Había miles de personas: ocho mil o diez mil, no sé; resulta difícil dar un número pero no vi a nadie tratar de deshacerse de su pistola, si es que la tenía. Quizá en los edificios hubo gente que cuando se vio atacada tomó su fusil o su pistola, eso sí es posible, ¿no hacemos lo mismo ante un ladrón o ante una agresión?, pero no había realmente gente armada en el interior de los edificios de Tlatelolco. El hecho de que tantos soldados murieran se explica por el movimiento mismo que los militares llevaron a cabo; una maniobra envolvente que hizo que todos se dispararan entre sí.

Este segundo tiroteo duró hasta las once de la noche más o menos, y nos quedamos frente a la fachada de la iglesia casi hasta las tres de la mañana. A esa hora nos ordenaron poner de nuevo las manos sobre la nuca y nos condujeron al interior del antiguo convento al lado de la iglesia. Allí nos amontonaron como animales y la gente seguía diciendo que los iban a detener de todas todas pero que yo como extranjera podría salir. Le dije a un médico militar que entró a vernos:

—Yo estoy aquí por azar. Venía a
La Linterna Mágica
, al teatro de los Ferrocarrileros, que está a la vuelta. Allí tenía yo cita con un familiar. ¿No tendría usted la amabilidad de avisar a mi casa para que no se preocupen?

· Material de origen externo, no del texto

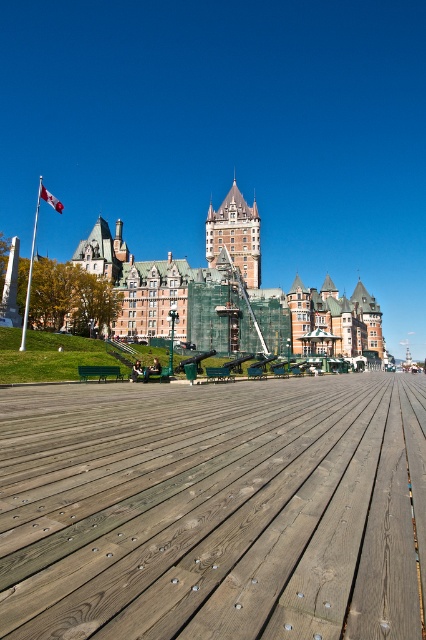
Question: From the image, what is the correct spatial relationship of wooden at center in relation to white fabric flag at upper left?

Choices:
 (A) right
 (B) left

Answer: (A)

Question: Can you confirm if wooden at center is positioned above orange brick building at center?

Choices:
 (A) no
 (B) yes

Answer: (A)

Question: Estimate the real-world distances between objects in this image. Which object is farther from the orange brick building at center?

Choices:
 (A) white fabric flag at upper left
 (B) wooden at center

Answer: (A)

Question: Estimate the real-world distances between objects in this image. Which object is closer to the wooden at center?

Choices:
 (A) orange brick building at center
 (B) white fabric flag at upper left

Answer: (A)

Question: Is the position of wooden at center more distant than that of orange brick building at center?

Choices:
 (A) yes
 (B) no

Answer: (B)

Question: Based on their relative distances, which object is nearer to the orange brick building at center?

Choices:
 (A) white fabric flag at upper left
 (B) wooden at center

Answer: (B)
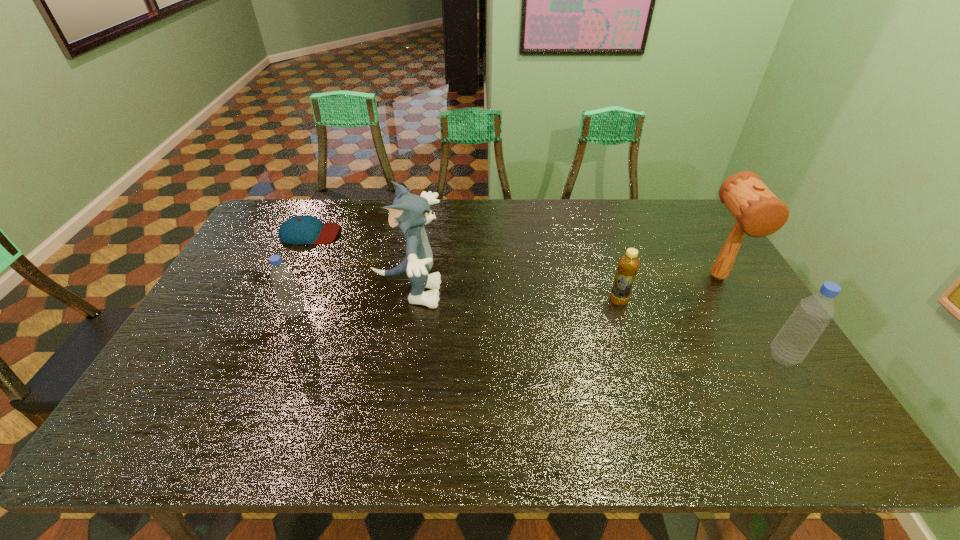
Locate an element on the screen. Image resolution: width=960 pixels, height=540 pixels. free space at the near edge of the desktop is located at coordinates (472, 404).

Locate an element on the screen. free location at the left edge is located at coordinates (252, 284).

Identify the location of free space at the right edge of the desktop. The height and width of the screenshot is (540, 960). (756, 360).

The image size is (960, 540). Find the location of `free point at the far left corner`. free point at the far left corner is located at coordinates (280, 210).

Where is `vacant area at the far right corner of the desktop`? This screenshot has width=960, height=540. vacant area at the far right corner of the desktop is located at coordinates (660, 225).

The height and width of the screenshot is (540, 960). Identify the location of empty space that is in between the cat and the baseball cap. (359, 263).

At what (x,y) coordinates should I click in order to perform the action: click on blank region between the tallest bottle and the leftmost bottle. Please return your answer as a coordinate pair (x, y). The width and height of the screenshot is (960, 540). Looking at the image, I should click on coord(540,334).

Where is `vacant space that is in between the nearest object and the farthest object`? The image size is (960, 540). vacant space that is in between the nearest object and the farthest object is located at coordinates (546, 295).

Locate an element on the screen. This screenshot has height=540, width=960. free area in between the mallet and the farthest object is located at coordinates (514, 255).

Image resolution: width=960 pixels, height=540 pixels. What are the coordinates of `free space that is in between the cat and the mallet` in the screenshot? It's located at (564, 285).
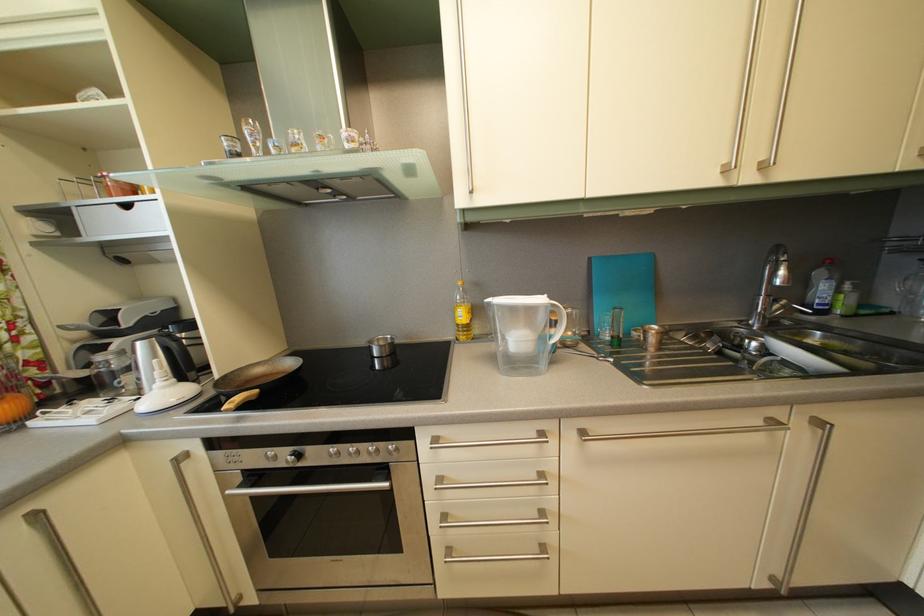
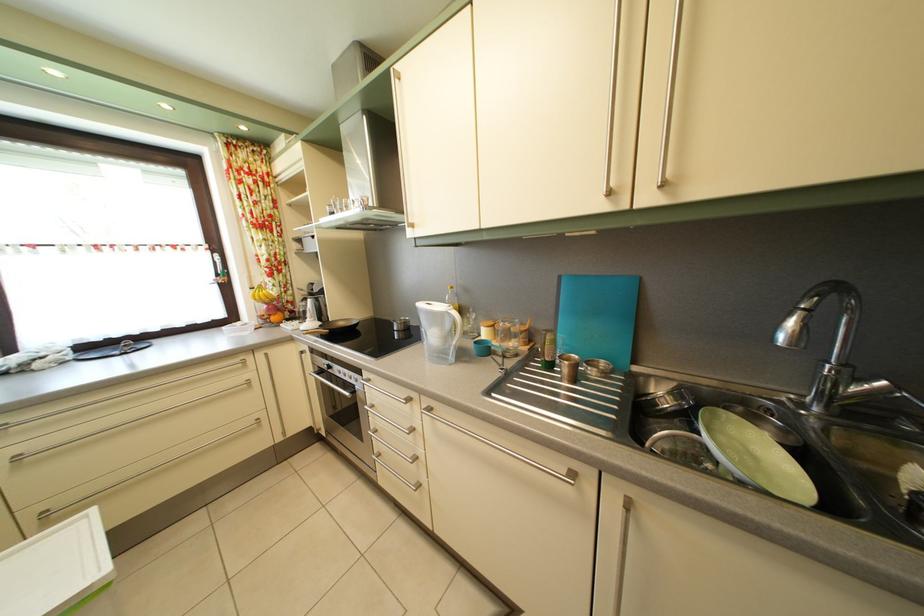
The point at (99, 411) is marked in the first image. Where is the corresponding point in the second image?

(305, 330)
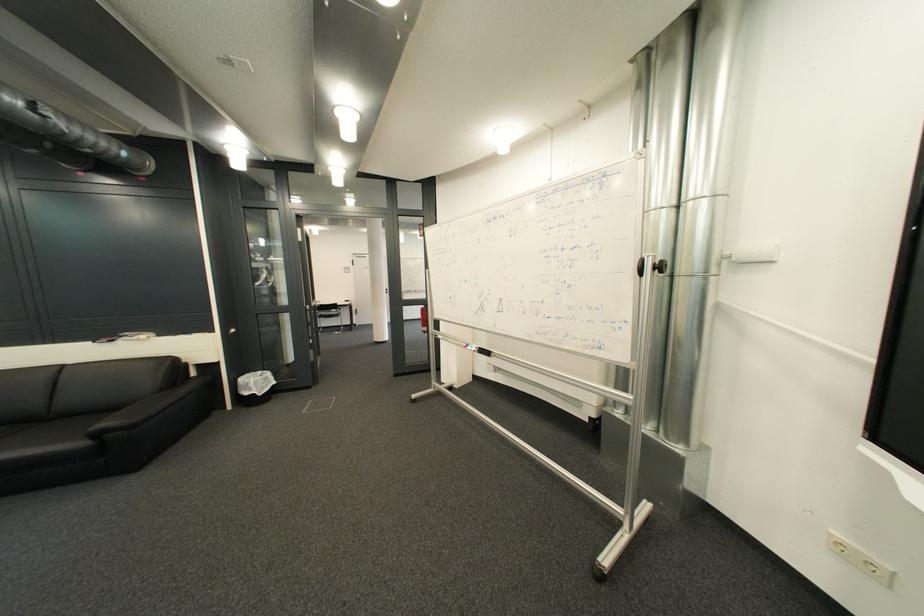
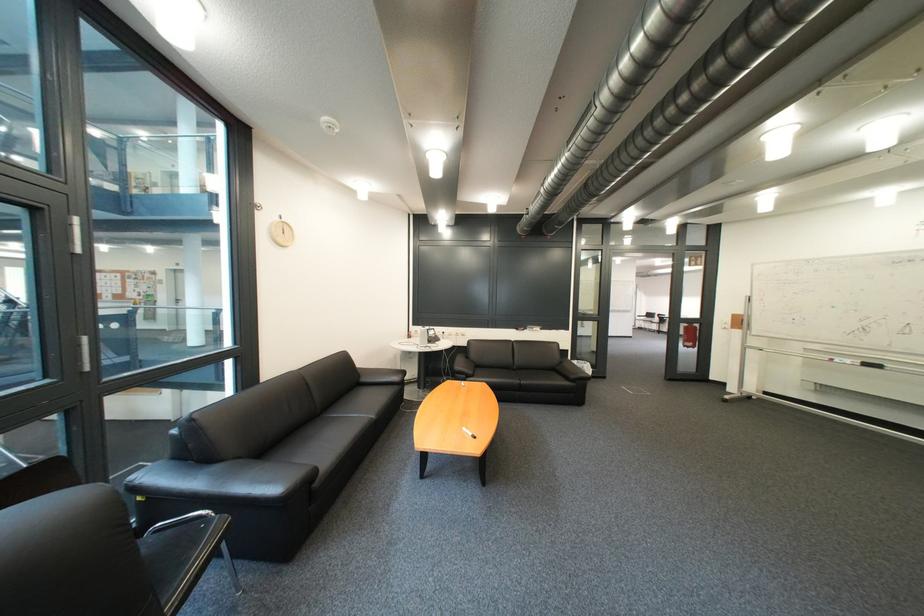
Where in the second image is the point corresponding to [495,353] from the first image?

(881, 366)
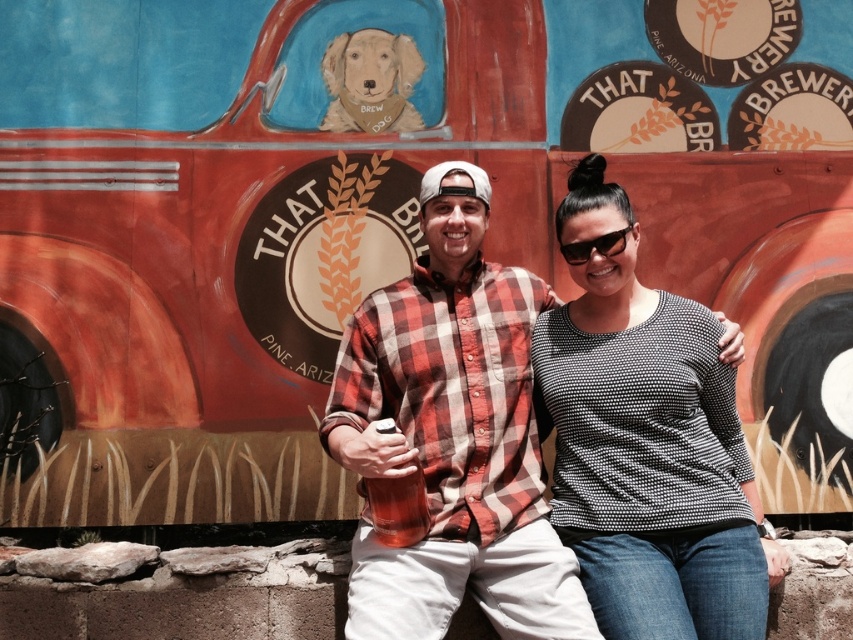
Does plaid cotton shirt at center appear over golden fur dog at upper center?

No, plaid cotton shirt at center is not above golden fur dog at upper center.

Who is more distant from viewer, (416, 445) or (347, 129)?

The point (347, 129) is more distant.

Who is more forward, (432, 573) or (375, 100)?

Positioned in front is point (432, 573).

The width and height of the screenshot is (853, 640). Identify the location of plaid cotton shirt at center. (453, 435).

Based on the photo, which of these two, plaid cotton shirt at center or black dotted sweater at center, stands taller?

Standing taller between the two is plaid cotton shirt at center.

Does plaid cotton shirt at center appear on the right side of black dotted sweater at center?

No, plaid cotton shirt at center is not to the right of black dotted sweater at center.

Describe the element at coordinates (453, 435) in the screenshot. I see `plaid cotton shirt at center` at that location.

The width and height of the screenshot is (853, 640). Find the location of `plaid cotton shirt at center`. plaid cotton shirt at center is located at coordinates (453, 435).

Who is higher up, plaid cotton shirt at center or black plastic sunglasses at center?

black plastic sunglasses at center is above.

Does plaid cotton shirt at center appear under black plastic sunglasses at center?

Correct, plaid cotton shirt at center is located below black plastic sunglasses at center.

Is point (393, 321) positioned after point (595, 241)?

Yes, point (393, 321) is behind point (595, 241).

The height and width of the screenshot is (640, 853). What are the coordinates of `plaid cotton shirt at center` in the screenshot? It's located at (453, 435).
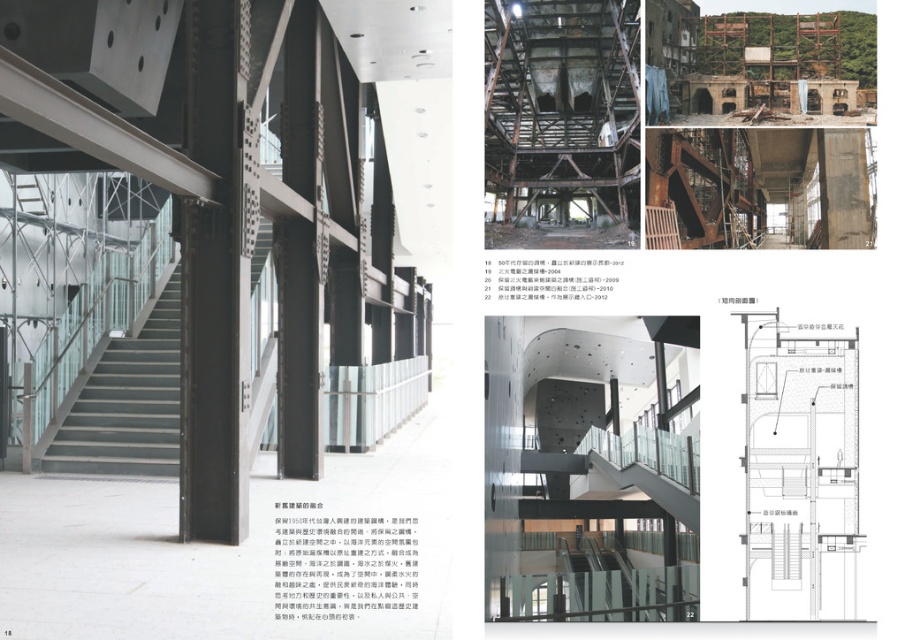
Question: Can you confirm if matte gray staircase at center is positioned above transparent glass stairs at center?

Choices:
 (A) yes
 (B) no

Answer: (A)

Question: Which of the following is the farthest from the observer?

Choices:
 (A) transparent glass stairs at center
 (B) matte gray staircase at center

Answer: (B)

Question: Is the position of matte gray staircase at center less distant than that of transparent glass stairs at center?

Choices:
 (A) yes
 (B) no

Answer: (B)

Question: Is matte gray staircase at center bigger than transparent glass stairs at center?

Choices:
 (A) yes
 (B) no

Answer: (B)

Question: Which point is farther to the camera?

Choices:
 (A) transparent glass stairs at center
 (B) matte gray staircase at center

Answer: (B)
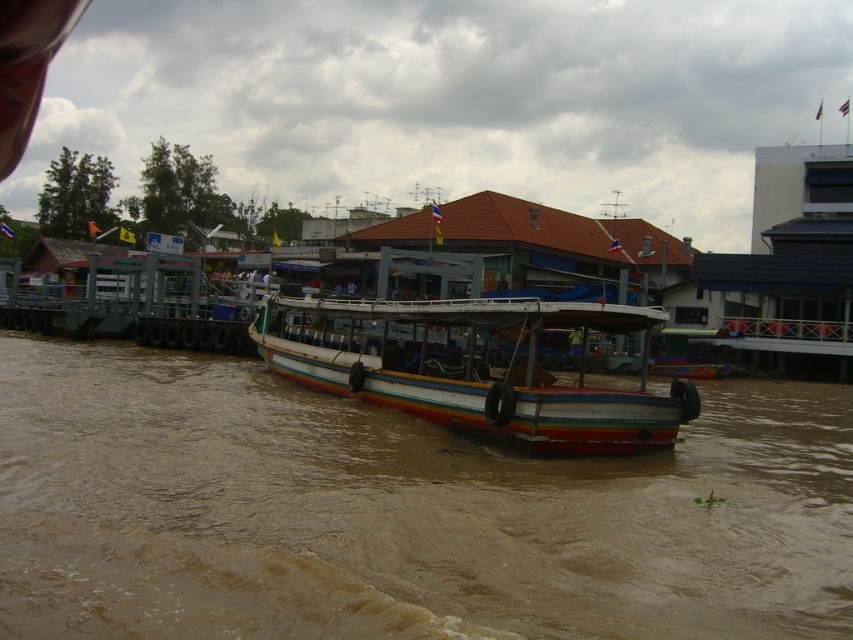
Question: Among these points, which one is nearest to the camera?

Choices:
 (A) (549, 316)
 (B) (22, 452)

Answer: (B)

Question: Is brown muddy water at center below rainbow painted wood boat at center?

Choices:
 (A) yes
 (B) no

Answer: (A)

Question: Can you confirm if brown muddy water at center is smaller than rainbow painted wood boat at center?

Choices:
 (A) yes
 (B) no

Answer: (A)

Question: Which point is closer to the camera?

Choices:
 (A) (41, 634)
 (B) (538, 307)

Answer: (A)

Question: Does brown muddy water at center appear on the right side of rainbow painted wood boat at center?

Choices:
 (A) no
 (B) yes

Answer: (A)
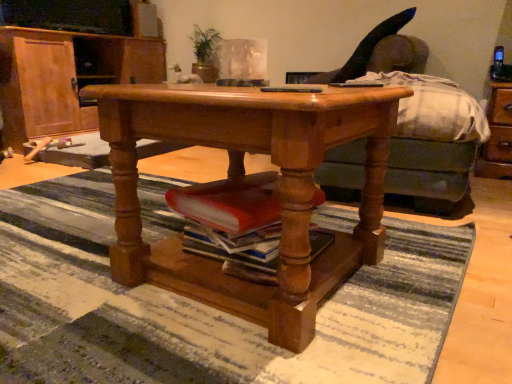
Question: Considering the relative sizes of black plastic remote control at center and green leafy plant at upper center in the image provided, is black plastic remote control at center thinner than green leafy plant at upper center?

Choices:
 (A) no
 (B) yes

Answer: (B)

Question: Are black plastic remote control at center and green leafy plant at upper center located far from each other?

Choices:
 (A) yes
 (B) no

Answer: (A)

Question: From the image's perspective, is black plastic remote control at center over green leafy plant at upper center?

Choices:
 (A) no
 (B) yes

Answer: (A)

Question: Is black plastic remote control at center further to camera compared to green leafy plant at upper center?

Choices:
 (A) yes
 (B) no

Answer: (B)

Question: Does black plastic remote control at center have a larger size compared to green leafy plant at upper center?

Choices:
 (A) no
 (B) yes

Answer: (A)

Question: Is green fabric couch at center to the left or to the right of wooden cabinet at left in the image?

Choices:
 (A) right
 (B) left

Answer: (A)

Question: From a real-world perspective, relative to wooden cabinet at left, is green fabric couch at center vertically above or below?

Choices:
 (A) below
 (B) above

Answer: (A)

Question: Considering the positions of point (471, 206) and point (74, 66), is point (471, 206) closer or farther from the camera than point (74, 66)?

Choices:
 (A) closer
 (B) farther

Answer: (A)

Question: In terms of size, does green fabric couch at center appear bigger or smaller than wooden cabinet at left?

Choices:
 (A) big
 (B) small

Answer: (B)

Question: Considering the positions of wooden table at center and striped rug at center in the image, is wooden table at center wider or thinner than striped rug at center?

Choices:
 (A) wide
 (B) thin

Answer: (B)

Question: From a real-world perspective, is wooden table at center positioned above or below striped rug at center?

Choices:
 (A) above
 (B) below

Answer: (A)

Question: From the image's perspective, is wooden table at center above or below striped rug at center?

Choices:
 (A) below
 (B) above

Answer: (B)

Question: From their relative heights in the image, would you say wooden table at center is taller or shorter than striped rug at center?

Choices:
 (A) short
 (B) tall

Answer: (B)

Question: Is wooden cabinet at left wider or thinner than wooden table at center?

Choices:
 (A) thin
 (B) wide

Answer: (B)

Question: In terms of height, does wooden cabinet at left look taller or shorter compared to wooden table at center?

Choices:
 (A) tall
 (B) short

Answer: (A)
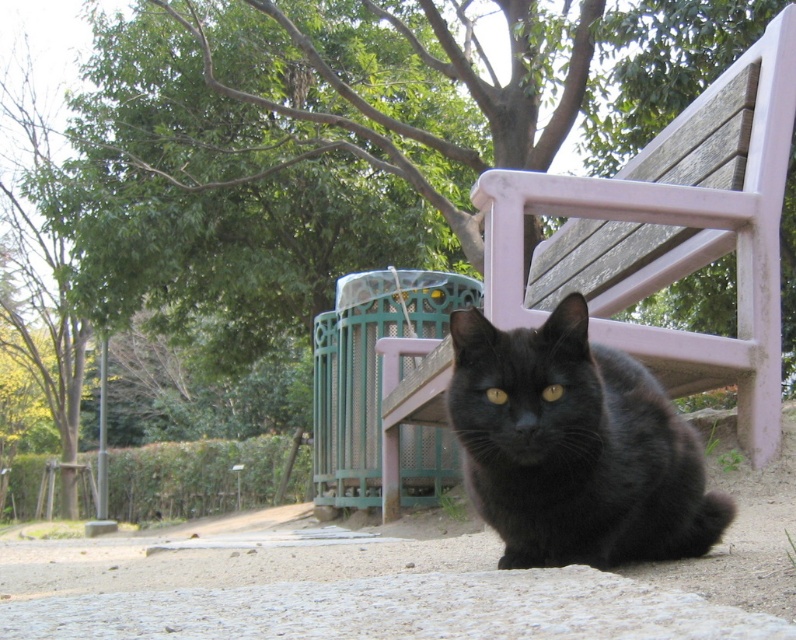
You are standing in the park and see the wooden park bench at center and the black fur cat at center. Which object is positioned to the right when facing the scene?

The wooden park bench at center is positioned to the right of the black fur cat at center.

You are a photographer trying to capture the black fur cat at center and the wooden park bench at center in the same frame. Based on their positions, which object is closer to the camera?

The wooden park bench at center is closer to the camera because the black fur cat at center is positioned behind it.

You are standing in the scene and want to place a small flag at the two points marked as point (393, 445) and point (553, 321). Which point is closer to you where you can place the flag without needing to move closer?

Point (393, 445) is closer to you than point (553, 321), so you can place the flag there without needing to move closer.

Le dije también que era periodista y que pensaba que no estarían muy contentos de que yo lo hubiera presenciado todo. También le pedí que hablara a la Embajada de Francia y me contestó que no era necesario avisar a mi embajada y que él hablaría a mi pariente —cosa que hizo, debo aclararlo—, porque también creo que gracias a su intervención salí de Tlatelolco a las siete de la mañana.

Al salir, pasamos por el otro lado de la iglesia y allí me di cuenta que aún quedaba mucha, pero mucha gente. Pensaba que nosotros éramos todos los detenidos; pero cerca de un estanque o espejo de agua vi que había aún más gente detenida. El médico militar me guiaba. Aún a esa hora se oían tiros de tiempo en tiempo, un poco por todas partes. La avenida Nonoalco estaba llena de tanques, pero en las otras calles la circulación parecía totalmente normal y como la Plaza de las Tres Culturas y sus alrededores estaban sumidos en la oscuridad, seguro que la gente que pasaba no podía sospechar que cinco mil, diez mil personas aguardaban encajonadas. Un amigo mío vino a la Secretaría de Relaciones Exteriores a buscar a alguien que había ido al mitin. Le dijeron que ya no había nadie, que todos se habían regresado a sus casas y no se dio cuenta en lo absoluto de lo que estaba pasando.